## REQUIRED ACTION
Under no circumstances alter the records; copy each one exactly.

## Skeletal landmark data
+ + +

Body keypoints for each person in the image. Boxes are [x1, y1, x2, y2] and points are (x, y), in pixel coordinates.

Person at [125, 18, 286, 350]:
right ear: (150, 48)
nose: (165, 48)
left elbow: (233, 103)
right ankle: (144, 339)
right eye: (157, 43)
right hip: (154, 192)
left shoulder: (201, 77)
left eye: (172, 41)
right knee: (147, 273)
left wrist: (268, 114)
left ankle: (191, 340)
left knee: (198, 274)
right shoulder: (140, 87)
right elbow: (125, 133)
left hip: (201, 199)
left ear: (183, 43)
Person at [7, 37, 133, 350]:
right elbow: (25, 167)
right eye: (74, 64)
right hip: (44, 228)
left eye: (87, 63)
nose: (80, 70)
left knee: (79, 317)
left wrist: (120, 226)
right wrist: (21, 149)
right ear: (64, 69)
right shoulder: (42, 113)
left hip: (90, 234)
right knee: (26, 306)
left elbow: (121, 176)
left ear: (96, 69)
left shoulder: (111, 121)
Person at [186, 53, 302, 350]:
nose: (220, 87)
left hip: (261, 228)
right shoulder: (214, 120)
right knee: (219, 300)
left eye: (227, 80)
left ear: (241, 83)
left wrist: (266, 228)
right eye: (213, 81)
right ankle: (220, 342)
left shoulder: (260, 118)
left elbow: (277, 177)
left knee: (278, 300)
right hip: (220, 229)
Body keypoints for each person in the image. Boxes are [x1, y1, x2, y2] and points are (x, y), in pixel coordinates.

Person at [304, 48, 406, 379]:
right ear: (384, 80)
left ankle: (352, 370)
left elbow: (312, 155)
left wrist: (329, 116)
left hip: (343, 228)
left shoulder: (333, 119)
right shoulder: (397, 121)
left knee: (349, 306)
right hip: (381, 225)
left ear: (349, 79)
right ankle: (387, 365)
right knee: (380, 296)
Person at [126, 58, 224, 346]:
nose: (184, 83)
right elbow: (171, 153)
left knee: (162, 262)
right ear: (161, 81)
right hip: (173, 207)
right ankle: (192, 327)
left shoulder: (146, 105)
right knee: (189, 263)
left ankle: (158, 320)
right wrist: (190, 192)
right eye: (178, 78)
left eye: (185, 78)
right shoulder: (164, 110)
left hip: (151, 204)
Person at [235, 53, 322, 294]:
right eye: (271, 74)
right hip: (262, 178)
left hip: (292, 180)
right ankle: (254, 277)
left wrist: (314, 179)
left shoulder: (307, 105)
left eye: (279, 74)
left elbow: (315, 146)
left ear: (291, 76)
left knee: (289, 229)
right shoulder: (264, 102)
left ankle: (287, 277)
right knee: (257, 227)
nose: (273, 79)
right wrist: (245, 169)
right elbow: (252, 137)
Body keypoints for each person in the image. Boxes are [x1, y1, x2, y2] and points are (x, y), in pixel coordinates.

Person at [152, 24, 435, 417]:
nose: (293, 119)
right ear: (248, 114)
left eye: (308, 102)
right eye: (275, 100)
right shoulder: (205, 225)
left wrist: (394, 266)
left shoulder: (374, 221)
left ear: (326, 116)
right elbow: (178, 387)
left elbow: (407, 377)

+ + +

## OUTPUT FOR THIS TASK
Body keypoints for each person in the image. Boxes are [x1, y1, x2, y2] and points are (x, y), in pixel coordinates.

Person at [125, 18, 286, 350]:
right ear: (150, 48)
nose: (165, 48)
left elbow: (233, 103)
right ankle: (144, 339)
right eye: (157, 43)
right hip: (154, 192)
left shoulder: (201, 77)
left eye: (172, 41)
right knee: (147, 273)
left wrist: (268, 114)
left ankle: (191, 340)
left knee: (198, 274)
right shoulder: (140, 87)
right elbow: (125, 133)
left hip: (201, 199)
left ear: (183, 43)
Person at [7, 37, 133, 350]:
right elbow: (25, 167)
right eye: (74, 64)
right hip: (44, 228)
left eye: (87, 63)
nose: (80, 70)
left knee: (79, 317)
left wrist: (120, 226)
right wrist: (21, 149)
right ear: (64, 69)
right shoulder: (42, 113)
left hip: (90, 234)
right knee: (26, 306)
left elbow: (121, 176)
left ear: (96, 69)
left shoulder: (111, 121)
Person at [186, 53, 302, 350]:
nose: (220, 87)
left hip: (261, 228)
right shoulder: (214, 120)
right knee: (219, 300)
left eye: (227, 80)
left ear: (241, 83)
left wrist: (266, 228)
right eye: (213, 81)
right ankle: (220, 342)
left shoulder: (260, 118)
left elbow: (277, 177)
left knee: (278, 300)
right hip: (220, 229)
Body keypoints for each person in the image. Boxes are [x1, y1, x2, y2] and points are (x, y), in pixel coordinates.

Person at [304, 48, 406, 379]:
right ear: (384, 80)
left ankle: (352, 370)
left elbow: (312, 155)
left wrist: (329, 116)
left hip: (343, 228)
left shoulder: (333, 119)
right shoulder: (397, 121)
left knee: (349, 306)
right hip: (381, 225)
left ear: (349, 79)
right ankle: (387, 365)
right knee: (380, 296)
Person at [126, 58, 224, 346]:
nose: (184, 83)
right elbow: (171, 153)
left knee: (162, 262)
right ear: (161, 81)
right hip: (173, 207)
right ankle: (192, 327)
left shoulder: (146, 105)
right knee: (189, 263)
left ankle: (158, 320)
right wrist: (190, 192)
right eye: (178, 78)
left eye: (185, 78)
right shoulder: (164, 110)
left hip: (151, 204)
Person at [235, 53, 322, 294]:
right eye: (271, 74)
right hip: (262, 178)
left hip: (292, 180)
right ankle: (254, 277)
left wrist: (314, 179)
left shoulder: (307, 105)
left eye: (279, 74)
left elbow: (315, 146)
left ear: (291, 76)
left knee: (289, 229)
right shoulder: (264, 102)
left ankle: (287, 277)
right knee: (257, 227)
nose: (273, 79)
right wrist: (245, 169)
right elbow: (252, 137)
Body keypoints for each person in the image. Boxes are [x1, y1, x2, y2] and points are (x, y), in pixel coordinates.

Person at [152, 24, 435, 417]:
nose: (293, 119)
right ear: (248, 114)
left eye: (308, 102)
right eye: (275, 100)
right shoulder: (205, 225)
left wrist: (394, 266)
left shoulder: (374, 221)
left ear: (326, 116)
right elbow: (178, 387)
left elbow: (407, 377)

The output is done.